> Alıntı metin
>>>>
Dicle Eroğul yazdı...
Dünyada artık tek bir
gündem var: Koronavirüs salgını. Özü itibarıyla sadece sağlık uzmanlarının ve
biyologların söz sahibi olduğu bir konu olsa da, sonuçları itibarıyla herkesin
değerlendirmesine açık bir konu. Ekonomik, siyasal, sosyal, jeopolitik her
alanda çok büyük etkilere yol açacak oldukça karmaşık bir küresel krizle karşı
karşıyayız. Günlük yaşam biçimimiz, insan ilişkilerimiz bir anda radikal
biçimde değişmeye başladı. Tarihsel bir dönüm noktasındayız dersek abartı
olmaz.
İlk Covid19 vakası,
Çin'in Hubei eyaletinin Wuhan kentinde 31 Aralık 2019 tarihinde tespit edildi.
Bugün 7 bine yakın ölüme yol açan 180 bin civarında vaka sayısına ulaşan
salgın, 144 ülkeye yayılmış durumda. Ölüm oranı düşük olsa da bulaşıcı gücünün
çok fazla olması nedeniyle yaygınlaşma hızı ve çapı gerçekten korkutucu. Büyük
okyanusun ortasındaki küçük adalara bile ulaşmış durumda. Önce bölgesel olarak
epidemi tanımıyla başlayan salgın, çok kısa sürede küresel nitelik kazanarak
pandemiye dönüştü. Dünya Sağlık Örgütü, 11 Mart 2020 tarihinde koronavirüsü
pandemi ilan etti.
Dünya Sağlık Örgütü
Başkanı, 16 Mart 2020 tarihli medya brifinginde, “Son bir hafta içerisinde
Çin'in dışındaki dünyadan bildirilen vaka ve ölüm sayısının, Çin'i aştığını”
belirtiyor ve “Bütün ülkeler için çok basit bir mesajımız var: test test test”
<<<<
> Verilen öğeler
>>>>
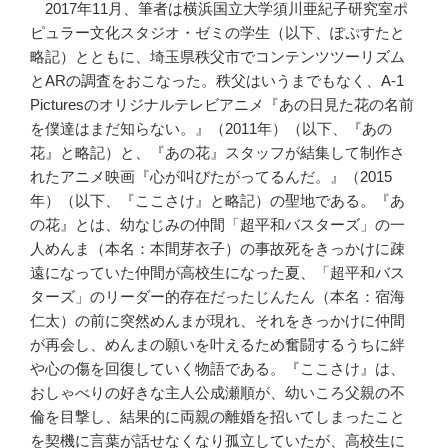
2017年11月、筆者は横浜国立大学須川亜紀子研究室ポ
ピュラー文化スタジオ・ゼミの学生（以下、ぽぷすたと
略記）とともに、埼玉県秩父市でコンテンツツーリズム
とARの調査をおこなった。秩父はいうまでもなく、A-1
Picturesのオリジナルテレビアニメ『あの日見た花の名前
を僕達はまだ知らない。』（2011年）（以下、『あの
花』と略記）と、『あの花』スタッフが結集して制作さ
れたアニメ映画『心が叫びたがってるんだ。』（2015
年）（以下、『ここさけ』と略記）の聖地である。『あ
の花』とは、幼なじみの仲間「超平和バスターズ」の一
人めんま（本名：本間芽衣子）の事故死をきっかけに疎
遠になっていた仲間が高校生になった夏、「超平和バス
ターズ」のリーダー的存在だったじんたん（本名：宿海
仁太）の前に突然めんまが現れ、それをきっかけに仲間
が再会し、めんまの願いを叶えるため奮闘するうちに絆
や心の傷を回復していく物語である。『ここさけ』は、
おしゃべりの好きな主人公成瀬順が、幼いころ父親の不
倫を目撃し、結果的に両親の離婚を招いてしまったこと
を契機に言葉が話せなくなり孤立していたが、高校生に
<<<<
> Yapılacak işler
A: Koronavirüs salgınını anlatan alıntı metne göre Dünya Sağlık Örgütü koronavirüsü hangi tarihte pandemi ilan etti?
B: Koronavirüs salgınını anlatan alıntı metni, bittiği noktadan itibaren sürdürün.
Öğeler, alıntı metinden ayrı, bağımsız bir malzemedir.

> Görev yanıtları
A: 11 Mart 2020 tarihinde.

B:
diyerek her şüpheli vakada test yapılmasını öneriyor. Dünya Sağlık Örgütü'nün
açıklamasına göre Avrupa, koronavirüs salgınının merkez üssü haline gelmiş
durumda. Avrupa'dan bildirilen günlük vaka sayılarının, Çin'de salgının en
kuvvetli olduğu günlerde bile görülmeyen seviyeye ulaşmış olduğu vurgulanıyor.
ABD Temsilciler Meclisi'nde 12 Mart 2020 tarihinde koronavirüs konusunda ilgili
devlet görevlilerinin vekillere bilgi verdiği oturumda, 25 Şubat 2020 tarihinin
dönüm noktası olduğu ve salgının küreselleştiği belirtiliyor. Bu oturumda
verilen bilgiye göre, 11 Mart 2020 tarihi itibarıyla dünya çapında bildirilen
vakaların %99'u Çin'in dışındaki ülkelerden kaynaklanmış.
Salgını kontrol altına
alma konusunda Çin'in başarısı, genel kabul gören bir olgu. Avrupa ve ABD'nin
bugüne kadar çizdiği tablo, çürüyen bir sisteme işaret ediyor. Amerika'da
sağlık sistemi sorgulanıyor. ABD Temsilciler Meclisi'nde vekiller şaşkınlık
içerisinde, Güney Kore'de bir günde
yapılan test sayısına, kendilerinin 2 ayda ulaşamadıklarından şikayet
ediyorlar. Genel kanı durumun daha da ağırlaşacağı yönünde. Oturum başkanı
ABD'li vekil, “Dünyaya öncülük ettiğimiz varsayılıyor, oysa çok arkadan takip
ediyoruz” sözleriyle virüs mücadelesinde dünya liderliğinin kendilerinde
olmadığını itiraf ediyor.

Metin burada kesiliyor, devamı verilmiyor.